EXERCISE DIRECTIONS> Please reproduce the lines below word for word, starting at the line containing "common name: Blackthorn" and ending at the line containing "family: Formicidae", with both of those lines included.

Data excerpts
— begin —

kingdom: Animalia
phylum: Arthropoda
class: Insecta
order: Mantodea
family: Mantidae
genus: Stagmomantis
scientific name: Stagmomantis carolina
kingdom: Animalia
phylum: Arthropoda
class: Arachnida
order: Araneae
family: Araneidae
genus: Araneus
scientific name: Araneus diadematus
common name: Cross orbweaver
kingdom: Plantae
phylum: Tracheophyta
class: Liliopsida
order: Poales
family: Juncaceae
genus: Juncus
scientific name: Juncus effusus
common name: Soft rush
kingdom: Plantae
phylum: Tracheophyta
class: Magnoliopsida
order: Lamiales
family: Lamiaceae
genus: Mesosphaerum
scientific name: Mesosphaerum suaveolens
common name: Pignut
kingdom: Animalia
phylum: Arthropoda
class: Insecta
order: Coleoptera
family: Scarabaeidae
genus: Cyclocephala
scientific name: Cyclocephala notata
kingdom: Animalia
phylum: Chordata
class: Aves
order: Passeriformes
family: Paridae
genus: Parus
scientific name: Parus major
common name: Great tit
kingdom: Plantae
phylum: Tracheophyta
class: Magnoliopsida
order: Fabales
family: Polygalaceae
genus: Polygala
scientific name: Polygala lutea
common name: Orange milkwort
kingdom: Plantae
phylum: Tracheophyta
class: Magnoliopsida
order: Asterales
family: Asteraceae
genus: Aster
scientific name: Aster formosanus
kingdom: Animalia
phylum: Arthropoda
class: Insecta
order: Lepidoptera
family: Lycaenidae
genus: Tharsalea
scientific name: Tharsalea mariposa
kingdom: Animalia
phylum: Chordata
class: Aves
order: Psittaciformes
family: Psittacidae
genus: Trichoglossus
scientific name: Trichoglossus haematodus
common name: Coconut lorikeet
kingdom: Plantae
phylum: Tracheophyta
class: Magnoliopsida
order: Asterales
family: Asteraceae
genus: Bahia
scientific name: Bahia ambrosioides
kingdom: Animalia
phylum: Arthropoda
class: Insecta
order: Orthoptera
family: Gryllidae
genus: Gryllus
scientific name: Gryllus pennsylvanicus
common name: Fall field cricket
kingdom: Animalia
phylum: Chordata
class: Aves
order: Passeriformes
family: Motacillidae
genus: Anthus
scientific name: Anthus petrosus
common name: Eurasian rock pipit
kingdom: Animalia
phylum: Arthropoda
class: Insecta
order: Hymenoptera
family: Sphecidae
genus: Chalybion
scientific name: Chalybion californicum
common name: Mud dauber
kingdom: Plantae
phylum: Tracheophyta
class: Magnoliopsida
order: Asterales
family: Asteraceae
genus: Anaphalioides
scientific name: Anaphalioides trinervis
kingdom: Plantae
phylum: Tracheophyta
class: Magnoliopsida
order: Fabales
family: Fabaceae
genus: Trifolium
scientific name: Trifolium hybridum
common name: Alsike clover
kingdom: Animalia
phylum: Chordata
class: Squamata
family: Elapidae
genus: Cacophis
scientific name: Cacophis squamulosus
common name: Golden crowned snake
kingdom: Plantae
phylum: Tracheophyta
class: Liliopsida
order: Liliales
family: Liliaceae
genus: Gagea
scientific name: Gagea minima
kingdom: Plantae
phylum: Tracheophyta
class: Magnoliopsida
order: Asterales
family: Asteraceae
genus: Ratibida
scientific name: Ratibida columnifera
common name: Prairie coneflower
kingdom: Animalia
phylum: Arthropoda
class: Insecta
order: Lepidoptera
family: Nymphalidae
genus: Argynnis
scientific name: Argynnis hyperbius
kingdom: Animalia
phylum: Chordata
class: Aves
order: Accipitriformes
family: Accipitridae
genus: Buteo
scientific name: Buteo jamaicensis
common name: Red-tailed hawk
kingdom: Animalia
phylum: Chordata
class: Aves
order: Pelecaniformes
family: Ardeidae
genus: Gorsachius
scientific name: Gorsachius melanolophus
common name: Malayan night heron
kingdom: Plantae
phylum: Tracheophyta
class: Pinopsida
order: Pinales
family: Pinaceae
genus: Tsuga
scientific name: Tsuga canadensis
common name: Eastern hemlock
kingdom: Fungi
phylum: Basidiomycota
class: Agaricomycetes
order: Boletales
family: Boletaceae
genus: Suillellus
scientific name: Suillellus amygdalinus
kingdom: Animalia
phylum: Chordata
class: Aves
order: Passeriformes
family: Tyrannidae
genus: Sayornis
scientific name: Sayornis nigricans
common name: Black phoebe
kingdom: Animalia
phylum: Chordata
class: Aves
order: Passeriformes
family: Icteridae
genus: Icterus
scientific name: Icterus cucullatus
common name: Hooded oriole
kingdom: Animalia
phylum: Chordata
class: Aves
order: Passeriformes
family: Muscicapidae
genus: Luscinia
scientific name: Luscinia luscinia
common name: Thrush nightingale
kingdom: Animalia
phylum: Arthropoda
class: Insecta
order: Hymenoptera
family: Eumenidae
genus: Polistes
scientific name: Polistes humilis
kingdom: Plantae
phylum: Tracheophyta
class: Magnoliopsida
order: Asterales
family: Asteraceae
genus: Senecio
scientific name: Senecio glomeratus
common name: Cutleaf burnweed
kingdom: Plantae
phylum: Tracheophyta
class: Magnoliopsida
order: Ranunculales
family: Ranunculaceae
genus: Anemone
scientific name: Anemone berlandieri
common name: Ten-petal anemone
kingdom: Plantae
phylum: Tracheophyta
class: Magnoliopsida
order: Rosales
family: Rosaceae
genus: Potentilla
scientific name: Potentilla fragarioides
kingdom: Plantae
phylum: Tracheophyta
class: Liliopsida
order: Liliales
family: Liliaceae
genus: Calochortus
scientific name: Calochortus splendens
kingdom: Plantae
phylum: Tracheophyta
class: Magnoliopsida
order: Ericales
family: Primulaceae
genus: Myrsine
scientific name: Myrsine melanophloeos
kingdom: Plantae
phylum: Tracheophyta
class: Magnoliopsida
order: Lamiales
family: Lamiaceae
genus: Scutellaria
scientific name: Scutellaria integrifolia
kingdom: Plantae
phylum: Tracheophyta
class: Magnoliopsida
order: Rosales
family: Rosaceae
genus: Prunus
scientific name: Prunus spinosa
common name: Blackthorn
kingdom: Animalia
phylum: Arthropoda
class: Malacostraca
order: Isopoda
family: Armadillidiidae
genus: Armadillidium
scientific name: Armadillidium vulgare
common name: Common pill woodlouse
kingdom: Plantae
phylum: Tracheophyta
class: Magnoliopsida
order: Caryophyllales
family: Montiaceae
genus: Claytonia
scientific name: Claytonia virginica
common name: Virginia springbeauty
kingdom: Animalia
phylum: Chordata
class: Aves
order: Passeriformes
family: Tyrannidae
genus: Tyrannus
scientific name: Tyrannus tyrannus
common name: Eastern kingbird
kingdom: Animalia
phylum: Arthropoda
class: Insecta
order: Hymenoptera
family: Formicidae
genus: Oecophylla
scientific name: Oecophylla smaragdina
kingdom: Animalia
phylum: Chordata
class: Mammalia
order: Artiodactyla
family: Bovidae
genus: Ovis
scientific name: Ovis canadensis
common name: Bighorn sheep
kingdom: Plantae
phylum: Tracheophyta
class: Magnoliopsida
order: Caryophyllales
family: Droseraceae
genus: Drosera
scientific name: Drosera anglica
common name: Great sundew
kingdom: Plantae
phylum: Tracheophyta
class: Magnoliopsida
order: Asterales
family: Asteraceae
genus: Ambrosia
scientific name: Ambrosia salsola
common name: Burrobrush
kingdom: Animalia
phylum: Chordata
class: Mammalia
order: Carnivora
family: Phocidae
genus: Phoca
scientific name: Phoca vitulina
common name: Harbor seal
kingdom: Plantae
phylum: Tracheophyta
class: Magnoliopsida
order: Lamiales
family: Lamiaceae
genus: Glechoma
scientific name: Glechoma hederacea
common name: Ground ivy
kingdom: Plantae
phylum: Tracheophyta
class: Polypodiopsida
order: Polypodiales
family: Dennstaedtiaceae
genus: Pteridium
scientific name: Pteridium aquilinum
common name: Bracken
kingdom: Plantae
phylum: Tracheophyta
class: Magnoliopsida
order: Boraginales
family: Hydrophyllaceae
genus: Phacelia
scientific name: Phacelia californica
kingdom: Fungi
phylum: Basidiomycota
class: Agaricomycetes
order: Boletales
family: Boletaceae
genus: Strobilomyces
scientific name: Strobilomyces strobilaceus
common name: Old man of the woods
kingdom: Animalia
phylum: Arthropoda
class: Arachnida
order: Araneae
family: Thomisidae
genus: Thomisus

— end —

THE RESPONSE>
common name: Blackthorn
kingdom: Animalia
phylum: Arthropoda
class: Malacostraca
order: Isopoda
family: Armadillidiidae
genus: Armadillidium
scientific name: Armadillidium vulgare
common name: Common pill woodlouse
kingdom: Plantae
phylum: Tracheophyta
class: Magnoliopsida
order: Caryophyllales
family: Montiaceae
genus: Claytonia
scientific name: Claytonia virginica
common name: Virginia springbeauty
kingdom: Animalia
phylum: Chordata
class: Aves
order: Passeriformes
family: Tyrannidae
genus: Tyrannus
scientific name: Tyrannus tyrannus
common name: Eastern kingbird
kingdom: Animalia
phylum: Arthropoda
class: Insecta
order: Hymenoptera
family: Formicidae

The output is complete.